Instructions to follow ::
Copy word for word the part of the website accessibility passage starting at "The withdrawal of" and ending at "Courts for guidance.".

══ Reading passage

2017 was a busy year for retailers and businesses with an online presence, as they faced a wave of demand letters and lawsuits alleging that their websites are inaccessible to the visually impaired and/or hearing impaired in violation of Title III of the Americans With Disabilities Act of 1990 (the “ADA”). As we have previously reported, courts across the country weighed in on the issue throughout the year. To bring an end to 2017, the Department of Justice (“DOJ”) withdrew its proposed rulemaking for accessible websites.

In July 2010, the DOJ announced an Advanced Notice of Proposed Rulemaking related to the issuance of new regulations to cover the accessibility of websites of public accommodations. While businesses with an online presence were waiting for those regulations to be promulgated, plaintiffs began taking the issue to the courts, resulting in a patchwork of conflicting decisions. As we previously reported, in July 2017, the DOJ placed the website accessibility regulations on its “Inactive List.” And now, most recently, the DOJ has withdrawn the proposed rulemaking. Its Notice withdrawing the website accessibility rulemaking states that the DOJ is “evaluating whether specific technical standards are necessary and appropriate to assist covered entities with complying with the ADA.”

The withdrawal of the rulemaking means that while the number of website accessibility lawsuits continues to rise, retailers and other businesses with an online presence will have to continue to look to the patchwork of decisions being issued by the Courts for guidance.

════
══ Information shown

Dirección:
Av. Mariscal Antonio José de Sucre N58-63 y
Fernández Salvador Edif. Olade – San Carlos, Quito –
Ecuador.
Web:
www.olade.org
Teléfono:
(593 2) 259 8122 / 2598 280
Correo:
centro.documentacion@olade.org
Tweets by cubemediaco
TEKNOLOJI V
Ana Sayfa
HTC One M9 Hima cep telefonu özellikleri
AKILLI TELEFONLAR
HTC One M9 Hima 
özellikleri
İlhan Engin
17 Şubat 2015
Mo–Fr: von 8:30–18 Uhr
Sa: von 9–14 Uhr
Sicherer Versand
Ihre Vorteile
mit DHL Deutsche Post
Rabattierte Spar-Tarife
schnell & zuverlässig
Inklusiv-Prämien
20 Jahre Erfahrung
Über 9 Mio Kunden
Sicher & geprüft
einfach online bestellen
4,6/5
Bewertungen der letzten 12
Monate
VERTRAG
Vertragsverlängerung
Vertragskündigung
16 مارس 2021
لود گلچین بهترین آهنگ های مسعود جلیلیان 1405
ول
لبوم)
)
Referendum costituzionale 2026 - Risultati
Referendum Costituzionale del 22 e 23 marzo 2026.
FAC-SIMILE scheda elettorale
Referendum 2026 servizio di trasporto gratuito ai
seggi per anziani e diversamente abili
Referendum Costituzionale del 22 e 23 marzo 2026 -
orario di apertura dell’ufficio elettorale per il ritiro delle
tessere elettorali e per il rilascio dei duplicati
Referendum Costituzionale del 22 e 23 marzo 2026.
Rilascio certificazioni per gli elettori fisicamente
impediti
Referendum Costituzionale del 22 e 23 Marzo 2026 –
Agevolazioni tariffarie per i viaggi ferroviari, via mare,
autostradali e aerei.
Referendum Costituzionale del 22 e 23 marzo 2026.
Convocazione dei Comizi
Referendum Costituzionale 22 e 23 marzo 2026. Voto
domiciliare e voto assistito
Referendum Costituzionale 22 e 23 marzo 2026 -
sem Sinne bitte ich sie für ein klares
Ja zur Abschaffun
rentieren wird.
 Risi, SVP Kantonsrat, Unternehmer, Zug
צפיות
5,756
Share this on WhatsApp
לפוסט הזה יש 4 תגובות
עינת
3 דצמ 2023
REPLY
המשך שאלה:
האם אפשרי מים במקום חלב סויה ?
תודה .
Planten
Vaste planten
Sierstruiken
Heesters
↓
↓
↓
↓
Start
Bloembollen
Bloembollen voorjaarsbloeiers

════
══ Information shown

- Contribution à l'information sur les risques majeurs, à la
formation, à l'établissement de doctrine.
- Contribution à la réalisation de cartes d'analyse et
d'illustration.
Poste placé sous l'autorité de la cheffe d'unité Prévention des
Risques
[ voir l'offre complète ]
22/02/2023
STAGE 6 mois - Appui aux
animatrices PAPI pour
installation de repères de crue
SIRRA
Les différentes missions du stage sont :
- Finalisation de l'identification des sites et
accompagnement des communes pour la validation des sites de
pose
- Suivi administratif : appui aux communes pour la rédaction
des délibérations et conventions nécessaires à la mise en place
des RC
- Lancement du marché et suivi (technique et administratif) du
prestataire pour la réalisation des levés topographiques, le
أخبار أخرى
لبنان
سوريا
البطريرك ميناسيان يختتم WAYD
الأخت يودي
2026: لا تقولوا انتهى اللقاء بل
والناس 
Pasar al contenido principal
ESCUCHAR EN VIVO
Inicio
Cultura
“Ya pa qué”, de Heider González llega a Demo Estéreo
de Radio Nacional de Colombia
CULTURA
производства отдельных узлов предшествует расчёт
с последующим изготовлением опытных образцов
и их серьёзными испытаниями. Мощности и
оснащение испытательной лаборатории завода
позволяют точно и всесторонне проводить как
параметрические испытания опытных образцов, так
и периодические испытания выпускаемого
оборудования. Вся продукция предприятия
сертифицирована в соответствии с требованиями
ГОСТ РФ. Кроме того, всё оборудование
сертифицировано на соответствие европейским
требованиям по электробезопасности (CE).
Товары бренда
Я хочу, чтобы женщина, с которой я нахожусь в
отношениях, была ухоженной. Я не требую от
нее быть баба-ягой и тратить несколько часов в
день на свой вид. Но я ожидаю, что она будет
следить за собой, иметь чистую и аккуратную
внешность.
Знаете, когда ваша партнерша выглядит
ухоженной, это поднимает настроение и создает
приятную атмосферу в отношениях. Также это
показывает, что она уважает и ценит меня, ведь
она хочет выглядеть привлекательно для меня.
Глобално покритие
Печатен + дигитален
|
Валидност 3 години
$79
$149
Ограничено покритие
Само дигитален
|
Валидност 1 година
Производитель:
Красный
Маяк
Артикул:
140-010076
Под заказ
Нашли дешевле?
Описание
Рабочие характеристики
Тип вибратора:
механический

════

Output for this exercise ::
The withdrawal of the rulemaking means that while the number of website accessibility lawsuits continues to rise, retailers and other businesses with an online presence will have to continue to look to the patchwork of decisions being issued by the Courts for guidance.